Silchar MLA Dilip Kumar Paul claimed around 95-96 percent illegal Bangladeshi Muslims names have appeared in the list. "On the other hand, a major portion of Hindus have been excluded from the list. BJP's stand is that Hindus can never be foreigners. Those who are foreigners became Indians and those who are Indians became foreigners. Around Rs 1,300 crore was utilised in the entire process and we want an error-free, foreigner-free NRC. We can never accept this," he said.
Assam BJP state spokesperson Roopam Goswami even said that the CAB can be passed now in the Rajya Sabha with the saffron party holding majority seats in the Upper House.
Congress leader and Nagaon MP Pradyut Bordoloi said that the BJP had been polarising the NRC process on the basis of religion. “After the final draft was published, they realised that a large chunk of their supposed vote bank, mainly Bengali Hindus, was also excluded. They tried their best to delay the process by creating hurdles. The latest strategy is to question the credibility of the NRC coordinator Hajela, pass the blame to him,” he told The Wire.
A wave of refugees came to Assam in the 1960s and 1970s around the 1971 Bangladesh Liberation War. An estimated up to 1 crore people fled from then East Pakistan to India during this period, an India Today report said. The NRC is a legacy of the Assam Accord of 1985 and the Assam movement that preceded it. The Accord mandated that all those who came to Assam from East Pakistan (now Bangladesh) after the midnight of 24 March, 1971 are foreigners. A key demand of the Assam movement against ‘foreigners’ was for ‘detection, deletion and deportation’ of illegal Bangladeshi migrants.

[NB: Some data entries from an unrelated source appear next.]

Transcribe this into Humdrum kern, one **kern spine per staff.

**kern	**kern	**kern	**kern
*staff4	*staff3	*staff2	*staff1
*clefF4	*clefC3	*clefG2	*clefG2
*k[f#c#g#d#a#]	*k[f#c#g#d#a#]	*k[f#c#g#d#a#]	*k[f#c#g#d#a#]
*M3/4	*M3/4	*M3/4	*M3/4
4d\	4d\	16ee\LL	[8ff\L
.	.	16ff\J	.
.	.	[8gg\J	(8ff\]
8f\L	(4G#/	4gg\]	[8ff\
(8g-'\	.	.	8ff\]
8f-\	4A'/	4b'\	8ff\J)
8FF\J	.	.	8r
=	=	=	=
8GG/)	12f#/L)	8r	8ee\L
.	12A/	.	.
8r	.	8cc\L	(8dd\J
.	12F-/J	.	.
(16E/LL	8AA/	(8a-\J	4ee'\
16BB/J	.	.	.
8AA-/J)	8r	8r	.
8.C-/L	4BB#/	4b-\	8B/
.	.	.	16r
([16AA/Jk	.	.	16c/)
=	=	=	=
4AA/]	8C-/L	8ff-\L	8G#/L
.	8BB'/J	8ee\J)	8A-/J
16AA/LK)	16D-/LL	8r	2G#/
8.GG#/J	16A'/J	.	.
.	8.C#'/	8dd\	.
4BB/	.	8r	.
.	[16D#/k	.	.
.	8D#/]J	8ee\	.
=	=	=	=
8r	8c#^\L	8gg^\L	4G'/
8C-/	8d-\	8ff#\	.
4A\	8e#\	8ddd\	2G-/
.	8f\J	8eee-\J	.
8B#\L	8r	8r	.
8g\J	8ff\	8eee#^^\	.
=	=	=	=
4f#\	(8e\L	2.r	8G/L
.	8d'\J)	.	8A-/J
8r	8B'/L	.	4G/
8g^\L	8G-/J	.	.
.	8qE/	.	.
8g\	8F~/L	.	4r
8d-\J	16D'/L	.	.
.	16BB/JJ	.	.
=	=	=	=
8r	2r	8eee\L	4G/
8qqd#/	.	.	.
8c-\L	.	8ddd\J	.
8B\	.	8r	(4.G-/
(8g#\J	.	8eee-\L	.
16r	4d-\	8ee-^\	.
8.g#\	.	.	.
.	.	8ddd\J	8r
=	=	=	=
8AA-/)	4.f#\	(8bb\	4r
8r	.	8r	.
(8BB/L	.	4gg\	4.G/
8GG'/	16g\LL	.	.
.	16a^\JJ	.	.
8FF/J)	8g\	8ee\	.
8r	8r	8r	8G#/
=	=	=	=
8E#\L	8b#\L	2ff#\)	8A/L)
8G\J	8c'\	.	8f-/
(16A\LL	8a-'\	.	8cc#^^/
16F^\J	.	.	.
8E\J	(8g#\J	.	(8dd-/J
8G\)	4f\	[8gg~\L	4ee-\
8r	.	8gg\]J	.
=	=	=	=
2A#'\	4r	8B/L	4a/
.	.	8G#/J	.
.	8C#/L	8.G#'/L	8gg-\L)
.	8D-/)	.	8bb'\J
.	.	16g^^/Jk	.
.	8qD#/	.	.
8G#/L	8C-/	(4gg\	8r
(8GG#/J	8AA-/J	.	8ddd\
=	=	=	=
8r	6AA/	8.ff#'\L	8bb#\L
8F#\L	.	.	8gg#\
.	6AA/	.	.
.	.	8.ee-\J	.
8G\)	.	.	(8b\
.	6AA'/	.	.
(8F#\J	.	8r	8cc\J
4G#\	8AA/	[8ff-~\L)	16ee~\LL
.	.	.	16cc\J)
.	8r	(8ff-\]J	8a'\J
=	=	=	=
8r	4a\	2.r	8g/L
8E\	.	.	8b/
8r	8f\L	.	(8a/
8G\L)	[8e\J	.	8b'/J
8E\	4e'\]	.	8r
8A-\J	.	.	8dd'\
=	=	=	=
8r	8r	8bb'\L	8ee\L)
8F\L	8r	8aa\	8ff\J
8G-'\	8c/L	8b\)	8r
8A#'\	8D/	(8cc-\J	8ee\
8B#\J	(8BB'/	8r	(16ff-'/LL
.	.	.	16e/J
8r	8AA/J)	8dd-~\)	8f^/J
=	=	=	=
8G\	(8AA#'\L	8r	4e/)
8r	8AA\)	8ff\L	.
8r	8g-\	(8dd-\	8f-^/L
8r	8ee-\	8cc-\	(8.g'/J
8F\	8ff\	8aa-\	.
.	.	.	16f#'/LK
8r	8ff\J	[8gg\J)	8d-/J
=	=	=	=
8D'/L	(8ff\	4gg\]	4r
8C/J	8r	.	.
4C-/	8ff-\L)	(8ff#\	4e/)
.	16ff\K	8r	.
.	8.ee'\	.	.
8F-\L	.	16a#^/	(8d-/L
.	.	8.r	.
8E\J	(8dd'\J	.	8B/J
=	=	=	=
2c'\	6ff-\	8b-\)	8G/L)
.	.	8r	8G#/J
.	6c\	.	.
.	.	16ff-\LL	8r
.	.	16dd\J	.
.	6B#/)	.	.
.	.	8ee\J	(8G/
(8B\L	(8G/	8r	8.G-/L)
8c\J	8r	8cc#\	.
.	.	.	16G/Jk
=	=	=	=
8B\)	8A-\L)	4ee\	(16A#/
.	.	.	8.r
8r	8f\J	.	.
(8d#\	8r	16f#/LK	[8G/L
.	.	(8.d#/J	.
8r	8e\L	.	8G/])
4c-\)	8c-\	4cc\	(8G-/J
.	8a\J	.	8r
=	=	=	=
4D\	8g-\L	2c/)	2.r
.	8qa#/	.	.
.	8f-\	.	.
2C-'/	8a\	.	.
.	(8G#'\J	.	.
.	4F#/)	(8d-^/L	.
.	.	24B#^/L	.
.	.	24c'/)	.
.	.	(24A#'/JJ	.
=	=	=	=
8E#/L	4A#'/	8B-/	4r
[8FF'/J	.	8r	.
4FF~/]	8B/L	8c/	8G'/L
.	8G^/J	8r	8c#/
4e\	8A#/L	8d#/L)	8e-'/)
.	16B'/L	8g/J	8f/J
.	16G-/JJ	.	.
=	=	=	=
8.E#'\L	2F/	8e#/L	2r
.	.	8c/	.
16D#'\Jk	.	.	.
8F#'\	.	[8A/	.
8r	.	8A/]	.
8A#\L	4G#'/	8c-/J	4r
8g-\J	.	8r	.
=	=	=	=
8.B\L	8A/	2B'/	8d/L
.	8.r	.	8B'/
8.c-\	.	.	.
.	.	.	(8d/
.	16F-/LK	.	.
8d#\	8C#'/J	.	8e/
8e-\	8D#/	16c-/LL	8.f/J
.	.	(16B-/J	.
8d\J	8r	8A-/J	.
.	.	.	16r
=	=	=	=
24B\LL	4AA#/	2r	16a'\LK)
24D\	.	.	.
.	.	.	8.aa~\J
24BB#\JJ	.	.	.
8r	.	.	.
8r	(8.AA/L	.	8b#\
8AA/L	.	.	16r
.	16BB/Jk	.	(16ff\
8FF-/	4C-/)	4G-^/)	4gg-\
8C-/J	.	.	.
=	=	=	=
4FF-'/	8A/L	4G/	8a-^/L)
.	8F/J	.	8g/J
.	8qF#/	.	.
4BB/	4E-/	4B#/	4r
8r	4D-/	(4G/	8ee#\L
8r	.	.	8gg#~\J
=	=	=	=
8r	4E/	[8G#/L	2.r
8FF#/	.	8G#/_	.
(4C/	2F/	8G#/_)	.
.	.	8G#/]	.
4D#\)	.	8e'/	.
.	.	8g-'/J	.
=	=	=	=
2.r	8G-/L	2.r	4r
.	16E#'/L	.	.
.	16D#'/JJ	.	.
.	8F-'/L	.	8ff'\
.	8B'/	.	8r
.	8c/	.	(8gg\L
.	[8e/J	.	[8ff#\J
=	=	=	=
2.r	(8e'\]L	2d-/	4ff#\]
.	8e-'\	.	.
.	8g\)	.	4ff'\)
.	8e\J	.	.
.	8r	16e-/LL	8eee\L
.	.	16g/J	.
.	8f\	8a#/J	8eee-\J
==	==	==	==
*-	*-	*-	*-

The apex court-appointed a coordinator in 2013 and supervised each move of the NRC apparatus handled by 52,000 Assam government employees on deputation. On the ground, the NRC headcount started in 2015. A large number of Indians, including those from tribes in Assam, found it extremely hard to arrange legacy data and other relevant documents to prove that they or their parents or grandparents had lived in the state before 1971.
Shah’s visit to Guwahati points to the BJP’s plan to discredit the NRC exercise, appease the Bengali Hindu vote bank with the CAB and move the cut-off year to determine citizenship status to 1951. The NRC looked at granting citizenship through a religiously neutral process of assessing relevant documents and records relating to a person. Meanwhile, CAB looks at possible citizenship to members belonging to various major religions, barring Muslims. Will BJP’s apparent attempt at appeasing its vote bank in Assam lead to the victimisation of a minority community?